Think Cinema

Avant-garde films deliver thrills at Webster University

Apr 7, 2004 at 4:00 am
Avant-garde film (stifle that yawn) has a bad reputation with the modern movie audience. Obtuse, nonlinear, plotless experimentation doesn't go down easy with an audience that expects beautiful people, musical cues for the appropriate emotional response and explosions on the quarter-hour. Besides, avant-garde film is always so, you know, arty and cerebral; nothing exciting ever happens, does it?

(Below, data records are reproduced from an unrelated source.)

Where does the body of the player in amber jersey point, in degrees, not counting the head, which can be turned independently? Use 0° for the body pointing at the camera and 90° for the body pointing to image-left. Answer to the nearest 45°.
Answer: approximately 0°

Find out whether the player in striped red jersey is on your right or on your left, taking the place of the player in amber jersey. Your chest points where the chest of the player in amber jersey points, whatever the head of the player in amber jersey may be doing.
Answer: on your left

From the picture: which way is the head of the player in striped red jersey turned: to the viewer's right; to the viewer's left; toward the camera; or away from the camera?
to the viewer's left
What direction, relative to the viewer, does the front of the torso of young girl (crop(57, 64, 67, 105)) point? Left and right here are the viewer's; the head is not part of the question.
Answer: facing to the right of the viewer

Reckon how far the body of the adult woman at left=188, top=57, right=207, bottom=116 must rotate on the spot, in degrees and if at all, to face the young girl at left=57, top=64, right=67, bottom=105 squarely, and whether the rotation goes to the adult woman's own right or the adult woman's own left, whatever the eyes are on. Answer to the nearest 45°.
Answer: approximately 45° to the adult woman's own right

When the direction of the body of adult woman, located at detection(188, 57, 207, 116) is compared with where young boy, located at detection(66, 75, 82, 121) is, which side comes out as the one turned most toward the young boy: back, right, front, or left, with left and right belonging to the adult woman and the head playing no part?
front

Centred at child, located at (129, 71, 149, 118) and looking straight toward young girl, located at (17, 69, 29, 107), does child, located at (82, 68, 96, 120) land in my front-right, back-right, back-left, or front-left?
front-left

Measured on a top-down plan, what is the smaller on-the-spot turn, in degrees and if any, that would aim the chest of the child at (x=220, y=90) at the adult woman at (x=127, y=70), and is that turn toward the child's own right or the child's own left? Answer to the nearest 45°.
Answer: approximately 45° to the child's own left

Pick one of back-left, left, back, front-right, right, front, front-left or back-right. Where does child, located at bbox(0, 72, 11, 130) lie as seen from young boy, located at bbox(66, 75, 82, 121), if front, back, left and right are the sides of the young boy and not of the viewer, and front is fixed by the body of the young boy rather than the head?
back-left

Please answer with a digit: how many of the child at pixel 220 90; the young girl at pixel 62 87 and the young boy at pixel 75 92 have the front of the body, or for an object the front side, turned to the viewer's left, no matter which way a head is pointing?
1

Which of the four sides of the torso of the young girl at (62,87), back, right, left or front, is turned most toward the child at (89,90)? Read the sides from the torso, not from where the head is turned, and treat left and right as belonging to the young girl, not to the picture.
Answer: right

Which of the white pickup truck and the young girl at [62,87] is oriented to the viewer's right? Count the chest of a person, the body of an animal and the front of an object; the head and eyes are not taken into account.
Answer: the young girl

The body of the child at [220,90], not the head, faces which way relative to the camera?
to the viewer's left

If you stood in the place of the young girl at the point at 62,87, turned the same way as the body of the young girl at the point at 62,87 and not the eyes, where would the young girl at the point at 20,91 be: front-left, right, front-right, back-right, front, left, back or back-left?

Enter Flaming Creatures (pictured), Jack Smith's infamous send-up of/homage to B-movie "star" Maria Montez, which has an all-transvestite cast and was confiscated by the New York City police in the 1960s because they deemed it obscene. Transvestite comedy too prurient for New York? If that doesn't pique your interest, well.... The centerpiece of the first installment of the Webster Film Series American Avant-garde Sampler (screening on three successive Tuesdays, April 13, 20 and 27, at 7 p.m. in the Moore Auditorium, 470 East Lockwood Avenue; 314-968-7487; $4 to $6), Flaming Creatures excellently represents the theme of the first program, "Taboo Territory."

The April 20 program, "Structuralist Cinema," features Tony Conrad's The Flicker. At the time of its release in 1966, The Flicker came with a warning that it could induce nausea, hallucinations and epileptic fits. A 30-minute cycle of the screen flickering from black to white with steadily increasing tempo, The Flicker has no characters, plot or direction; yet people who view it (well, those who don't pass out or throw up) often report seeing beautiful, dreamlike images, induced by the strobing light of the projector.

The final week of the series includes Michael Snow's epic Wavelength. Described by Donato Totaro as "the Citizen Kane of experimental cinema," and by Snow himself as "a continuous 45-minute zoom across a New York City loft," Wavelength does indeed focus on the action in one loft over several days. People enter, a man dies, a siren is heard in the distance; other than a rising sine-wave soundtrack, the occasional change in film stock and the passage of time, nothing happens, except for the inexorable progress of the zoom lens. It may not be an explosion, but for a discriminating audience, it's more than thrilling.